You know, I get berated sometimes for being too 'police-y' in my thinking.  D gets the same thing.  I don't see anything wrong with it.....especially as far as the kids are concerned.  We've always told them that they aren't to trust anyone they don't know very well, even if that person is in uniform.  When I had the car accident, I had to call someone from D's squadron to get them off the schoolbus, and I had to give them our 'password' or else the kids wouldn't have gone with him.  We have this word that we all know, that's really pretty obscure....and the rule is they have to ask whomever it is that's asking them to go somewhere or do something what the password is.  If the person doesn't know, then they don't go.  They call the police, they go to a neighbor's house, but they do not, under any circumstance, go with that person until they can come up with the password.  There are a few people that don't have to use the password, and the kids know who they are....but anyone else, even if they're in uniform, has to have the password.

I haven't told D about last night's happening yet....  I don't want to freak him out....I'm trying to come up with a non-alarmist way to tell him.

 

Reply #12 Top
I think its amazing that Shea had the sense to not talk to him and keep on going. I'm so...trusting that I'll talk to just about anyone.

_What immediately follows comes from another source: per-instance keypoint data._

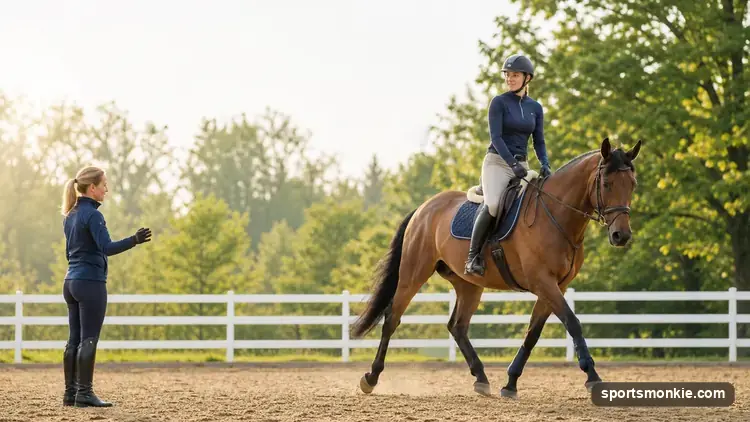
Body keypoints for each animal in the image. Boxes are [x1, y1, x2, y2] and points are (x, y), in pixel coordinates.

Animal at [350, 137, 641, 398]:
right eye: (607, 183)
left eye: (632, 185)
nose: (621, 236)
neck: (556, 215)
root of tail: (424, 208)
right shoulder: (543, 282)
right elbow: (573, 322)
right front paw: (592, 376)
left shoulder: (554, 286)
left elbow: (532, 334)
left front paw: (510, 383)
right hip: (414, 273)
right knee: (392, 318)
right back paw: (371, 377)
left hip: (468, 284)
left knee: (457, 326)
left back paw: (481, 378)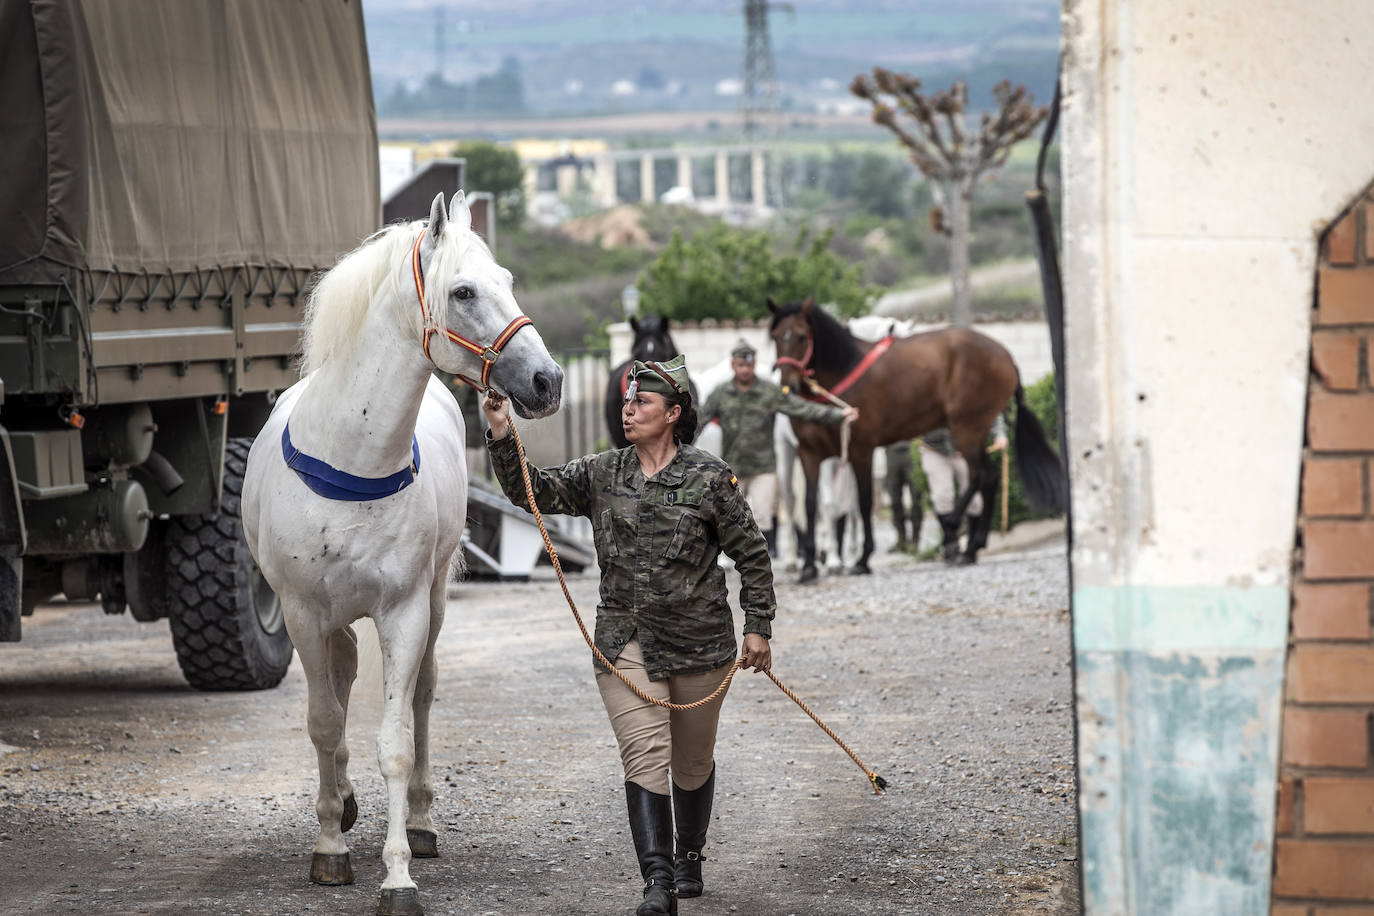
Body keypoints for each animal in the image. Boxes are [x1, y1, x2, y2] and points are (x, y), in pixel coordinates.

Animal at [244, 193, 560, 916]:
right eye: (464, 291)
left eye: (507, 280)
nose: (547, 380)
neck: (351, 462)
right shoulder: (302, 614)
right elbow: (324, 723)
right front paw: (330, 847)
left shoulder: (406, 611)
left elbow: (394, 740)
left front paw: (398, 875)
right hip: (333, 621)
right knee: (338, 691)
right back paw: (340, 802)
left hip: (435, 603)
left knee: (420, 697)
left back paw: (417, 821)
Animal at [769, 293, 1066, 579]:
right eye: (776, 336)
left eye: (801, 336)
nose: (789, 386)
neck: (841, 376)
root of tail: (1006, 356)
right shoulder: (809, 452)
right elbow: (811, 505)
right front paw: (810, 566)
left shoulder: (860, 450)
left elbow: (864, 502)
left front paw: (862, 560)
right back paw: (970, 547)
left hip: (967, 428)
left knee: (983, 475)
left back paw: (956, 533)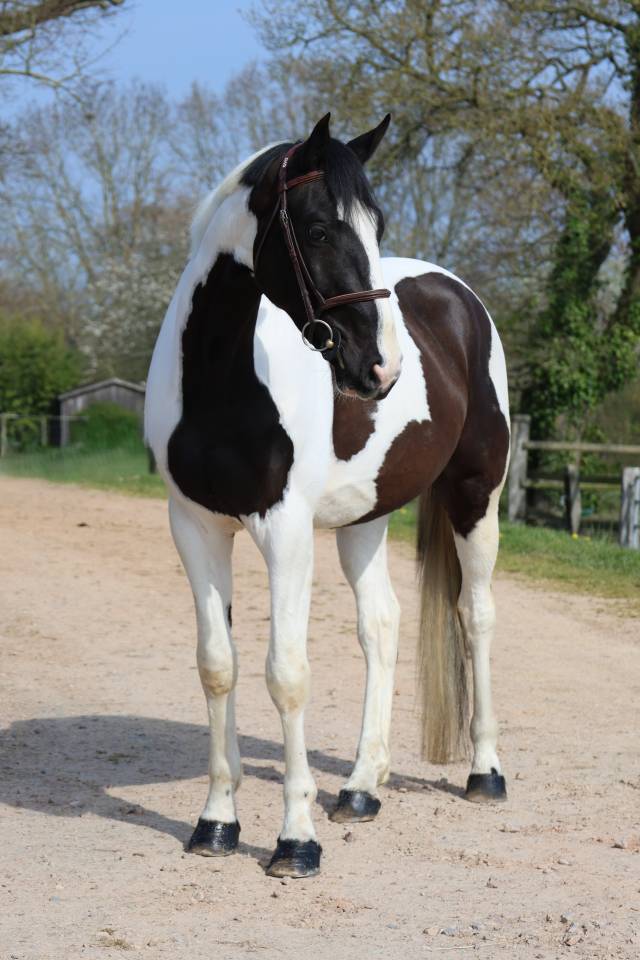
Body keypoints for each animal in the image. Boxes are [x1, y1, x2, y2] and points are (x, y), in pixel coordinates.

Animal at [144, 113, 510, 879]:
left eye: (377, 224)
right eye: (315, 229)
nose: (383, 367)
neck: (222, 378)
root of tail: (459, 297)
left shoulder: (284, 532)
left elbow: (286, 673)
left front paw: (295, 840)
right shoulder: (195, 526)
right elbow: (217, 666)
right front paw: (216, 823)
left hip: (476, 495)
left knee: (476, 614)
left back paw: (485, 773)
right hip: (365, 517)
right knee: (383, 624)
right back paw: (362, 788)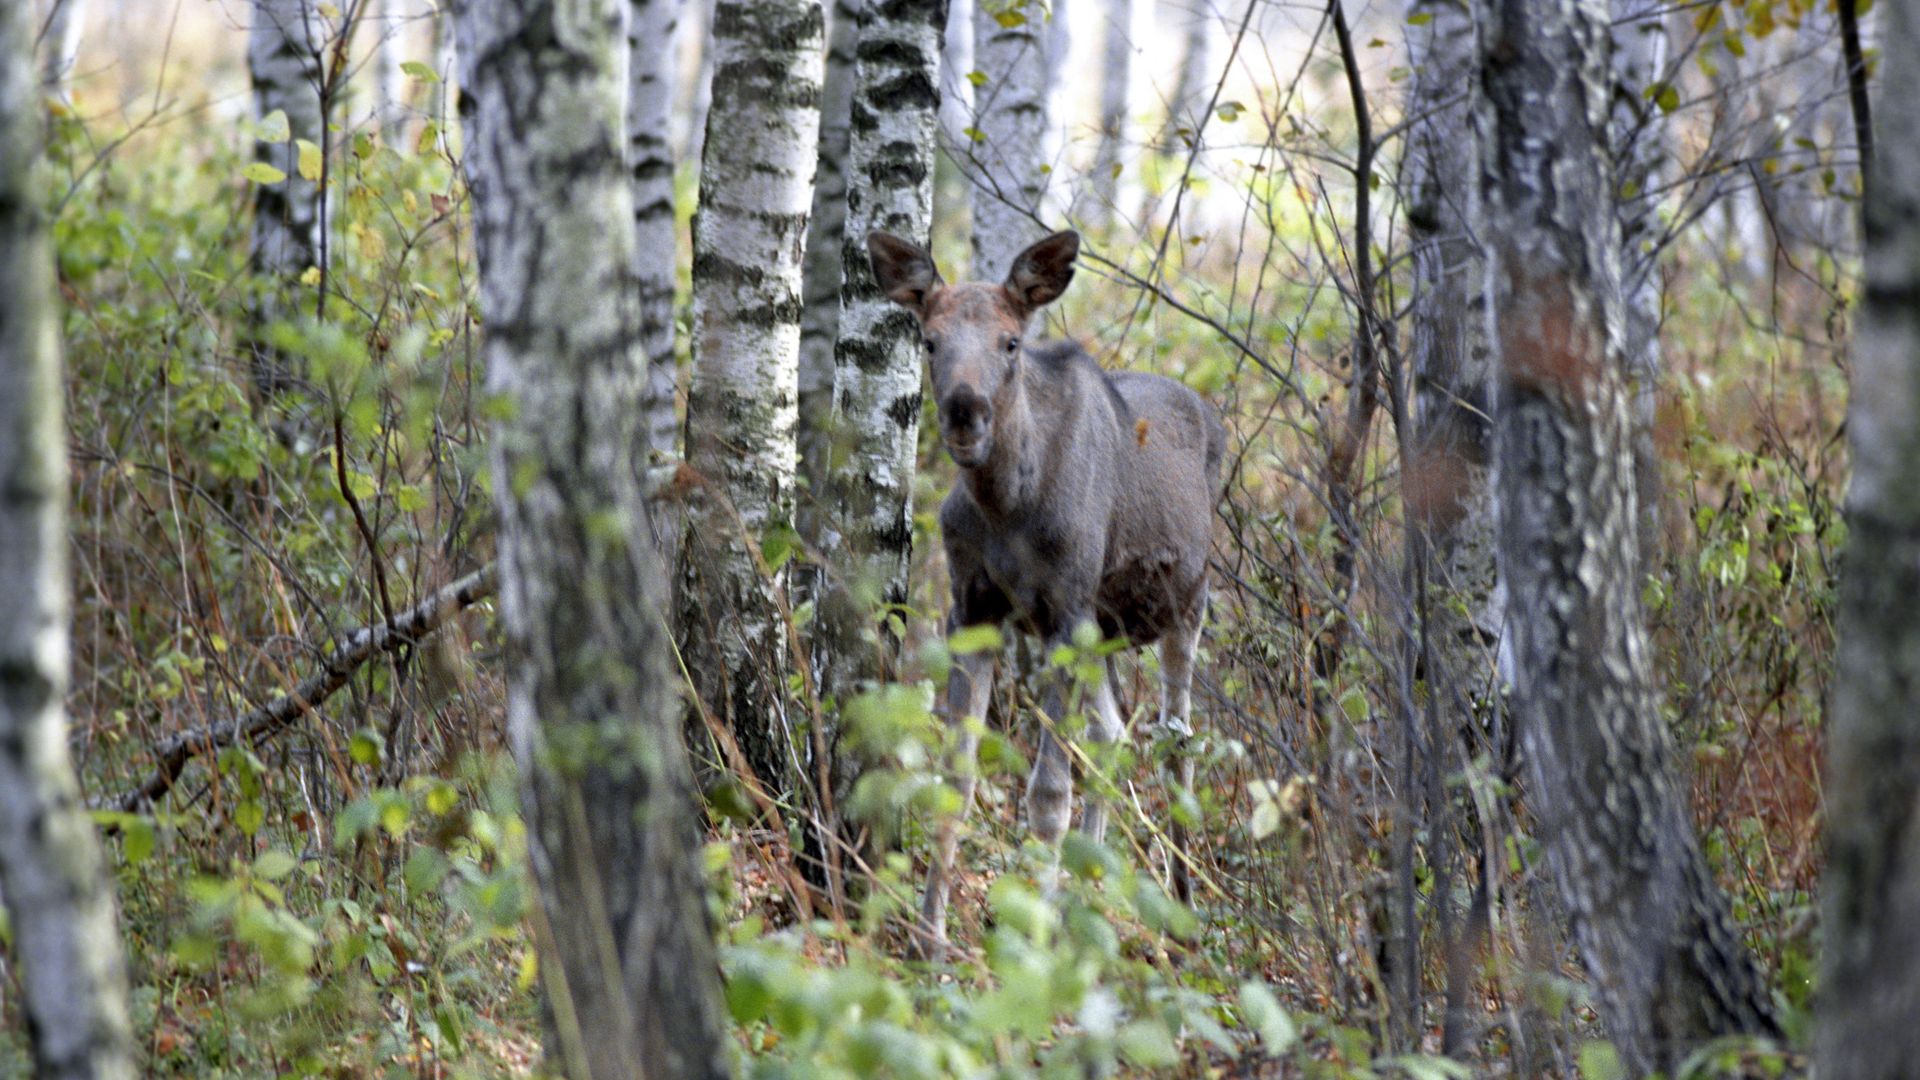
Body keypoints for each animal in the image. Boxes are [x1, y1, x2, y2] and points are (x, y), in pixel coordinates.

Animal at [865, 228, 1226, 951]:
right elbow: (957, 778)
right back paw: (1085, 895)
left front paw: (1030, 942)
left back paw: (1181, 907)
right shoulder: (973, 607)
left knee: (1176, 737)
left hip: (1187, 603)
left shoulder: (1064, 612)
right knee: (1114, 732)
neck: (1009, 506)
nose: (965, 412)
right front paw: (930, 936)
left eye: (1010, 342)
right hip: (1102, 629)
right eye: (930, 341)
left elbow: (1048, 795)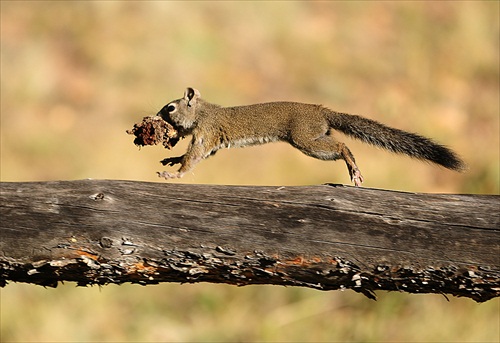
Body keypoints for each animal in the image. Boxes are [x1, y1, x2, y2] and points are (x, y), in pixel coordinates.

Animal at [156, 87, 464, 187]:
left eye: (170, 107)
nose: (157, 115)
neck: (202, 112)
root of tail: (322, 111)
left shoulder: (206, 132)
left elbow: (194, 157)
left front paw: (174, 174)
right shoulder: (212, 141)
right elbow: (195, 155)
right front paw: (173, 159)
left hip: (305, 138)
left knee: (341, 145)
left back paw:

The same thing happened to me yesterday...kinda. I had went to the store and was on my way home and I pulled up to a stoplight. When I do that...I usually do what I shouldn't...I just kinda look around and see who's next to me, like I still live in a town of 10,000 people and have a pretty good chance of knowing someone. Anyway, the guy beside me motioned me to roll down my window, so I did. He was only asking me how to get to Summerlin Hospital, but who knows, right?

lol...I needed a mom like you would've instilled in me those types of "sensical" things. I tend to be more focused on being a good Samaritian versus my own safety.

I keep thinking about going to Minnesota, though...I'm excited about going for a walk with my dog out in the secluded countryside where my mom lives. My dog's very protective and she'd probably rip anyone to shreds who would try to touch me, but she likes to explore on those walks and might be a long ways away...I'm thinking of taking one of my dad's old hunting knives with me on those walks. I've never felt the need to do that before...I guess living in Las Vegas will do that to a person.
Reply #13 Top
speaking of base life...........
i just wrote an article that i would love your insight on.
whenever is cool
http://blackistan.joeuser.com/index.asp?AID=79198
hope you're doing well.
i'm in there with you sister.
Reply #14 Top
sad to say 90 out of a hundred people might have just been lost, but it's that 10 that makes us crazy and rightly so.